2. The file Housedata.xlsx (available on the companion website) gives the square footage and sales prices for several houses in Bellevue, Washington. Use this file to answer the following questions:
(a) You plan to build a 500-square-foot addition to your house. How much do you think your home value will increase as a result?
(b) What percentage of the variation in home value is explained by the variation in the house size?
(c) A 3,000-square-foot house is listed for $500,000. Is this price out of line with typical real estate values in Bellevue? What might cause this discrepancy?
3. You know that 32 degrees Fahrenheit is equivalent to 0 degrees Celsius, and that 212 degrees Fahrenheit is equivalent to 100 degrees Celsius. Use the trend curve to determine the relationship between Fahrenheit and Celsius temperatures. When you create your initial chart, before clicking Finish, you must indicate (using Switch Rows and Columns from the Design Tab on Chart Tools) that data is in columns and not rows because with only two data points, Excel assumes different variables are in different rows.

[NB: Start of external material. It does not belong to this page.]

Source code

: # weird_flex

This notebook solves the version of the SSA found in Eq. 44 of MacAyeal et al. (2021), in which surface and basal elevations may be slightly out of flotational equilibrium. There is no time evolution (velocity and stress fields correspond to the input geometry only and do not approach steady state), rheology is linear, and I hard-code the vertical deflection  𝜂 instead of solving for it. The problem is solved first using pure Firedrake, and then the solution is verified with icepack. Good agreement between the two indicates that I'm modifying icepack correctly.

4. The file Electiondata.xlsx (available on the companion website) contains, for several elections, the percentage of votes Republicans gained from voting machines (counted on election day) and the percentage Republicans gained from absentee ballots (counted after election day). Suppose that during an election, Republicans obtained 49 percent of the votes on election day and 62 percent of the absentee ballot votes. The Democratic candidate cried “Fraud.” What do you think?
5. The file GNP.xls (available on the companion website) contains quarterly GNP data for the United States in the years 1970–2012. Try to predict next quarter's GNP from last quarter's GNP. What is the R^{2}? Does this mean you are good at predicting next quarter's GNP?
6. Find the trend line to predict soda sales from daily bowl sales.
7. The file Parking.xlsx contains the number of cars parked each day both in the outdoor lot and in the parking garage near the Indiana University Kelley School of Business. Find and interpret the correlation between the number of cars parked in the outdoor lot and in the parking garage.
8. The file Printers.xlsx contains daily sales volume (in dollars) of laser printers, printer cartridges, and school supplies. Find and interpret the correlations between these quantities.
9. NFL teams play 16 games during the regular season. Suppose the standard deviation of the number of games won by all teams is 2, and the correlation between the number of games a team wins in two consecutive seasons is 0.5. If a team goes 12 and 4 during a season, what is your best prediction for how many games they will win next season?